Once the transaction closes (expected in December), the biggest near-term priority is “executing a flawless carve-out from Hormel,” according to Staub. Justin’s is currently “entirely intertwined” within the broader Hormel infrastructure, including IT systems, financial reporting and supply chains.

“We’ve surrounded ourselves with excellent third-party service providers who are going to be our arms and legs, helping us execute [the carveout] alongside the [Forward] management team,” said Staub. “It’s going to be hard work and take some time. We have set relatively tempered expectations together with the management team as to the financial performance and step change we’ll see in 2026.”

Burns shared a similar sentiment, stating, “The first thing that we have to do is stand up Justin’s as an independent company. Getting the knowledge transfer, getting our hands on the brand and building our own infrastructure will take time. Once we have our feet on the ground, that’s the point when we start to build the innovation platform.”

Part of that knowledge transfer will come from another resource from Justin’s early days, or more aptly put, the source: Justin Gold.

Gold will be returning to the brand while also continuing to serve as chief innovation officer at Rudi’s (where he’s an investor), which, incidentally, recently launched a collaboration with Justin’s on its line of frozen “PB&J Sandos.”

“This gives me a chance to work with both sides of the organizations to make sure that we’re maximizing the potential for those products,” Gold said. “I can’t think of this ever really happening before. It feels really good for me because it doesn’t feel like I’m splitting myself in two; it feels like these things are unified.”

Though the process is complex, the Forward team is confident that Justin’s will become a fully independent and “truly standalone” business in the next 6 to 12 months, at which point there will no longer be linkages with Hormel across any functional areas. Additionally, Justin’s is opening up a new headquarters in Boulder, Colo.

During this transition period, one of the biggest priorities for the Justin’s team is to emphasize quality and ensure there is no customer interruption, according to Burns.

“The first thing we need to do is fix the business and this requires a lot of discipline and focus,” Gold said.

Gold will consult on how to fix “quality and distribution concerns” and recapture lost ACV, while also looking ahead to update the brand and innovate its portfolio.

“There are some places that Rudi’s can win, that Justin’s really doesn’t have a strength in and there are places where Justin’s can win where Rudi’s doesn’t have a strength,” he said. “It’s a really fun opportunity for me to go find things that can work at Rudi’s or work at Justin’s or work together.”

Once the “pick and shovel work” of the carve-out is complete and the brand establishes a solid foundation, Justin’s will double down on marketing, innovation, and consumer awareness.

During the nine years that Justin’s was under Hormel’s ownership, the food and beverage landscape – and the world itself – underwent significant changes, per Burns. He pointed to Amazon’s purchase of Whole Foods, the rise of the club channel and the influence of content creators on Instagram and TikTok.

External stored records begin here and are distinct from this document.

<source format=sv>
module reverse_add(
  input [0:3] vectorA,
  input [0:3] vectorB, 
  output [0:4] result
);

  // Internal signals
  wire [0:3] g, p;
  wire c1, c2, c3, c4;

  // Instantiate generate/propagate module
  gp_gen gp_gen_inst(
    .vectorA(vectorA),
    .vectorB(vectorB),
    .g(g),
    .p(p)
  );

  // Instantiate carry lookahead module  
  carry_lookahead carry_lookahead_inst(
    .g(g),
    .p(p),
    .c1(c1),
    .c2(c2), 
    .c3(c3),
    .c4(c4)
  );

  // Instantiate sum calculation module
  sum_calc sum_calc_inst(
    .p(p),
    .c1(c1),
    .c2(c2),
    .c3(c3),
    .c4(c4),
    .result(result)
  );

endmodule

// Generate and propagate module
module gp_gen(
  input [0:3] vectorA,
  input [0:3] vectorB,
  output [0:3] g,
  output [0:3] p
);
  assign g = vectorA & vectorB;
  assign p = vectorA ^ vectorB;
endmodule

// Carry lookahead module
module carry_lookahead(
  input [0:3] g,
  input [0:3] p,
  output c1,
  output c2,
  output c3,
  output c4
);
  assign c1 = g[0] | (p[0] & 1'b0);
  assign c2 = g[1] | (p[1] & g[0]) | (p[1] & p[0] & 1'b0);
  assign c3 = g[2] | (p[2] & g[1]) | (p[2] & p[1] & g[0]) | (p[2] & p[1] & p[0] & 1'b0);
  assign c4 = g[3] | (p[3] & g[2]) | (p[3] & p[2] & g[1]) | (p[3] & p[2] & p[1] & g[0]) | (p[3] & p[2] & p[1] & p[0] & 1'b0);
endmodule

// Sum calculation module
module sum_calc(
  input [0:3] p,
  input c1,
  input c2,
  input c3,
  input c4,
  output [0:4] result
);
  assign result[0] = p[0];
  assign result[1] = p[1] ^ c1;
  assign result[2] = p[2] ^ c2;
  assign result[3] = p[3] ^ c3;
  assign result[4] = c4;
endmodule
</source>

“The first time around, Justin’s didn’t have a club presence, a c-store presence, or an international presence. You think about that today and go, ‘Those are areas of green field. How do we get to them?’ That’ll be our focus as we stand up Justin’s,” said Burns.

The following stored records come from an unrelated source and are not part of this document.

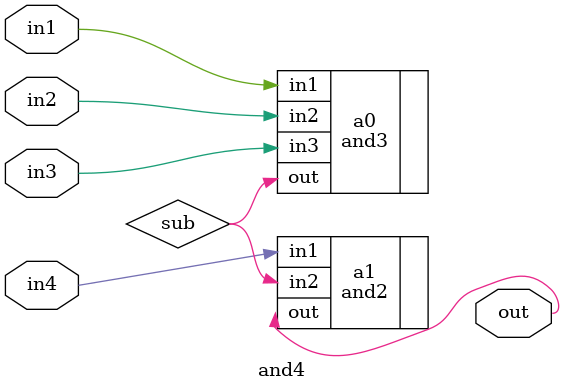
<source format=v>
/*
    CS/ECE 552 Spring '23
    Homework #1, Problem 2

    4 input AND
*/
`default_nettype none
module and4 (out,in1,in2, in3, in4);
    output wire out;
    input wire in1,in2, in3, in4;
    wire sub;
    and3 a0 (.out(sub), .in1(in1), .in2(in2), .in3(in3));
    and2 a1 (.out(out), .in1(in4), .in2(sub));

endmodule
`default_nettype wire
</source>
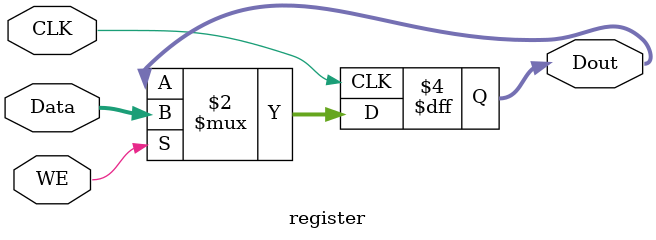
<source format=v>
`timescale 1ns / 1ps

module register(
    input CLK,
    input WE,
    input wire [31:0] Data,
    output reg [31:0] Dout
    );
	 always @(posedge CLK)//Register will updated on each positive clock
		if (WE)//register is updated only if write is enabled
			Dout<=Data;
endmodule

</source>
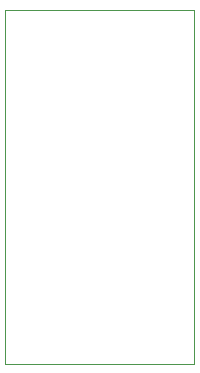
<source format=gbr>
G04 #@! TF.GenerationSoftware,KiCad,Pcbnew,(5.1.2)-2*
G04 #@! TF.CreationDate,2020-01-05T09:35:50+00:00*
G04 #@! TF.ProjectId,PlutoPTT,506c7574-6f50-4545-942e-6b696361645f,rev?*
G04 #@! TF.SameCoordinates,Original*
G04 #@! TF.FileFunction,Profile,NP*
%FSLAX46Y46*%
G04 Gerber Fmt 4.6, Leading zero omitted, Abs format (unit mm)*
G04 Created by KiCad (PCBNEW (5.1.2)-2) date 2020-01-05 09:35:50*
%MOMM*%
%LPD*%
G04 APERTURE LIST*
%ADD10C,0.100000*%
G04 APERTURE END LIST*
D10*
X80264000Y-40767000D02*
X64262000Y-40767000D01*
X80264000Y-70739000D02*
X80264000Y-40767000D01*
X64262000Y-70739000D02*
X80264000Y-70739000D01*
X64262000Y-40767000D02*
X64262000Y-70739000D01*
M02*

</source>
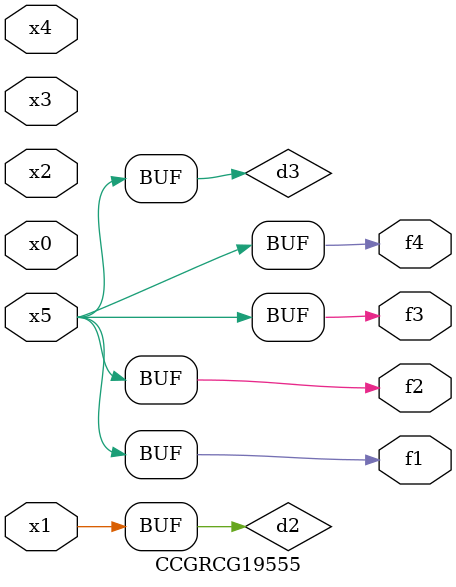
<source format=v>
module CCGRCG19555(
	input x0, x1, x2, x3, x4, x5,
	output f1, f2, f3, f4
);

	wire d1, d2, d3;

	not (d1, x5);
	or (d2, x1);
	xnor (d3, d1);
	assign f1 = d3;
	assign f2 = d3;
	assign f3 = d3;
	assign f4 = d3;
endmodule

</source>
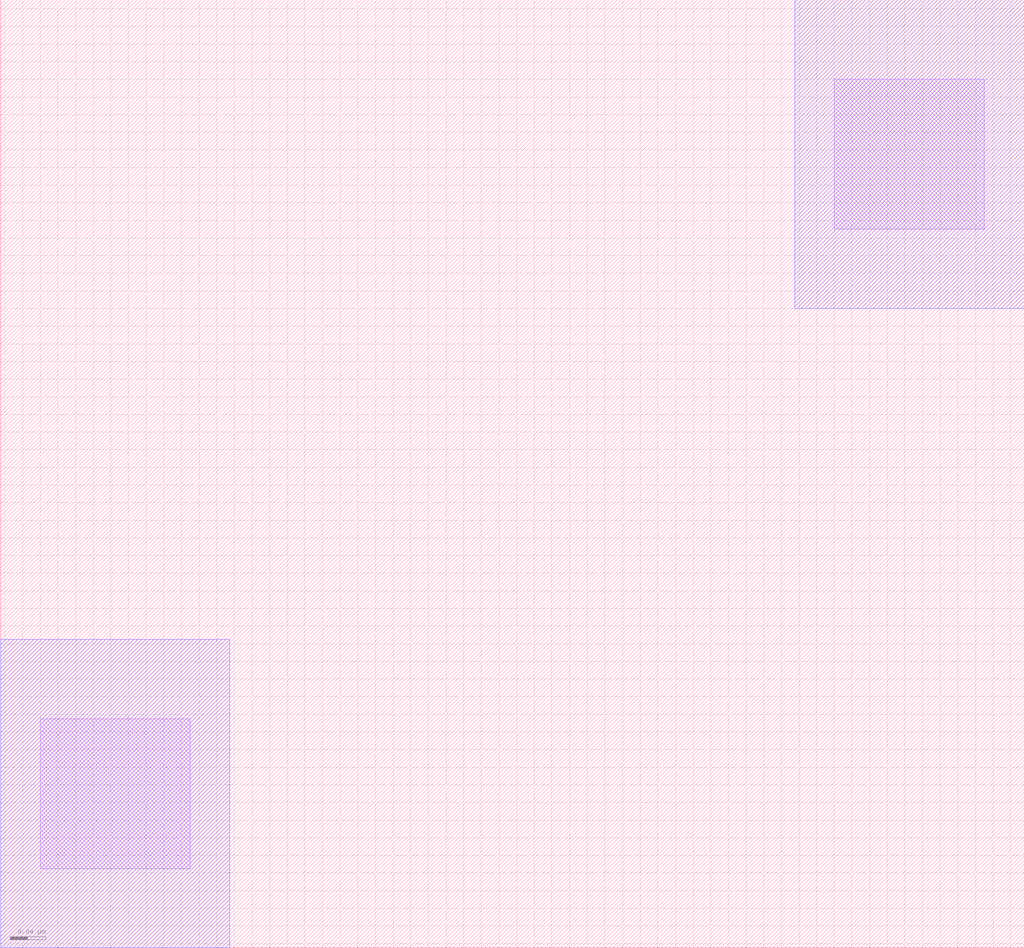
<source format=lef>
# Copyright 2020 The SkyWater PDK Authors
#
# Licensed under the Apache License, Version 2.0 (the "License");
# you may not use this file except in compliance with the License.
# You may obtain a copy of the License at
#
#     https://www.apache.org/licenses/LICENSE-2.0
#
# Unless required by applicable law or agreed to in writing, software
# distributed under the License is distributed on an "AS IS" BASIS,
# WITHOUT WARRANTIES OR CONDITIONS OF ANY KIND, either express or implied.
# See the License for the specific language governing permissions and
# limitations under the License.
#
# SPDX-License-Identifier: Apache-2.0

VERSION 5.7 ;
  NOWIREEXTENSIONATPIN ON ;
  DIVIDERCHAR "/" ;
  BUSBITCHARS "[]" ;
MACRO sky130_fd_bd_sram__sram_dp_blkinv_mcon
  CLASS BLOCK ;
  FOREIGN sky130_fd_bd_sram__sram_dp_blkinv_mcon ;
  ORIGIN  0.045000  0.045000 ;
  SIZE  1.160000 BY  1.075000 ;
  OBS
    LAYER li1 ;
      RECT 0.000000 0.045000 0.170000 0.215000 ;
      RECT 0.900000 0.770000 1.070000 0.940000 ;
    LAYER met1 ;
      RECT -0.045000 -0.045000 0.215000 0.305000 ;
      RECT  0.855000  0.680000 1.115000 1.030000 ;
  END
END sky130_fd_bd_sram__sram_dp_blkinv_mcon
END LIBRARY

</source>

The potential for product innovation with the brand is “limitless,” according to both Staub and Burns. That includes extensions in the nut butter and confection categories, as well as a potential expansion into “snackfections.”

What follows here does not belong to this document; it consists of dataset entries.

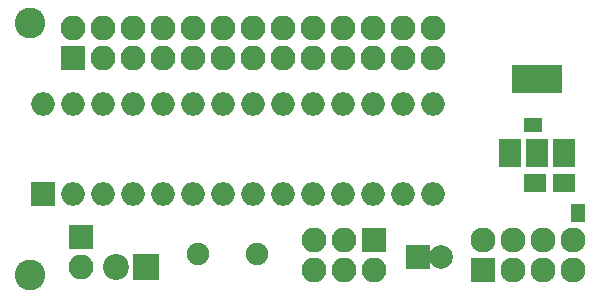
<source format=gbs>
G04 #@! TF.FileFunction,Soldermask,Bot*
%FSLAX46Y46*%
G04 Gerber Fmt 4.6, Leading zero omitted, Abs format (unit mm)*
G04 Created by KiCad (PCBNEW 4.0.6) date 05/18/17 21:56:45*
%MOMM*%
%LPD*%
G01*
G04 APERTURE LIST*
%ADD10C,0.100000*%
%ADD11C,2.600000*%
%ADD12R,2.100000X2.100000*%
%ADD13O,2.100000X2.100000*%
%ADD14R,2.000000X2.000000*%
%ADD15O,2.000000X2.000000*%
%ADD16C,2.000000*%
%ADD17C,1.900000*%
%ADD18R,4.200000X2.400000*%
%ADD19R,1.900000X2.400000*%
%ADD20O,2.127200X2.127200*%
%ADD21R,2.127200X2.127200*%
%ADD22R,1.900000X1.650000*%
%ADD23R,2.200000X2.200000*%
%ADD24C,2.200000*%
%ADD25R,1.162000X0.908000*%
%ADD26R,0.908000X1.162000*%
G04 APERTURE END LIST*
D10*
D11*
X101854000Y-89154000D03*
X101854000Y-67818000D03*
D12*
X131000000Y-86200000D03*
D13*
X131000000Y-88740000D03*
X128460000Y-86200000D03*
X128460000Y-88740000D03*
X125920000Y-86200000D03*
X125920000Y-88740000D03*
D12*
X105520000Y-70800000D03*
D13*
X105520000Y-68260000D03*
X108060000Y-70800000D03*
X108060000Y-68260000D03*
X110600000Y-70800000D03*
X110600000Y-68260000D03*
X113140000Y-70800000D03*
X113140000Y-68260000D03*
X115680000Y-70800000D03*
X115680000Y-68260000D03*
X118220000Y-70800000D03*
X118220000Y-68260000D03*
X120760000Y-70800000D03*
X120760000Y-68260000D03*
X123300000Y-70800000D03*
X123300000Y-68260000D03*
X125840000Y-70800000D03*
X125840000Y-68260000D03*
X128380000Y-70800000D03*
X128380000Y-68260000D03*
X130920000Y-70800000D03*
X130920000Y-68260000D03*
X133460000Y-70800000D03*
X133460000Y-68260000D03*
X136000000Y-70800000D03*
X136000000Y-68260000D03*
D14*
X102980000Y-82296000D03*
D15*
X136000000Y-74676000D03*
X105520000Y-82296000D03*
X133460000Y-74676000D03*
X108060000Y-82296000D03*
X130920000Y-74676000D03*
X110600000Y-82296000D03*
X128380000Y-74676000D03*
X113140000Y-82296000D03*
X125840000Y-74676000D03*
X115680000Y-82296000D03*
X123300000Y-74676000D03*
X118220000Y-82296000D03*
X120760000Y-74676000D03*
X120760000Y-82296000D03*
X118220000Y-74676000D03*
X123300000Y-82296000D03*
X115680000Y-74676000D03*
X125840000Y-82296000D03*
X113140000Y-74676000D03*
X128380000Y-82296000D03*
X110600000Y-74676000D03*
X130920000Y-82296000D03*
X108060000Y-74676000D03*
X133460000Y-82296000D03*
X105520000Y-74676000D03*
X136000000Y-82296000D03*
X102980000Y-74676000D03*
D14*
X134700000Y-87700000D03*
D16*
X136700000Y-87700000D03*
D17*
X116100000Y-87400000D03*
X121100000Y-87400000D03*
D18*
X144800000Y-72600000D03*
D19*
X144800000Y-78900000D03*
X142500000Y-78900000D03*
X147100000Y-78900000D03*
D20*
X147840000Y-88740000D03*
X147840000Y-86200000D03*
X145300000Y-88740000D03*
X145300000Y-86200000D03*
X142760000Y-88740000D03*
X142760000Y-86200000D03*
D21*
X140220000Y-88740000D03*
D20*
X140220000Y-86200000D03*
D22*
X144600000Y-81400000D03*
X147100000Y-81400000D03*
D23*
X111700000Y-88500000D03*
D24*
X109160000Y-88500000D03*
D25*
X148300000Y-84311200D03*
X148300000Y-83600000D03*
D26*
X144100000Y-76500000D03*
X144811200Y-76500000D03*
D12*
X106200000Y-85960000D03*
D13*
X106200000Y-88500000D03*
M02*

</source>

“We’re thinking about how we want to bring this brand to life in the public’s eye and what the optimal portfolio mix is between peanut butter, almond butter, confection and snackfections,” said Staub. “Justin will have great insight as to what should work based on his deep experience of having built the brand, and Peter is a fantastic leader who is strategic and very strong operationally.”

He continued, “This is an archetypal Forward investment. We see tremendous opportunity for Justin’s. We’re going to get this to a stand-alone and then you’re going to see Justin’s out in the world in a way that you haven’t before.”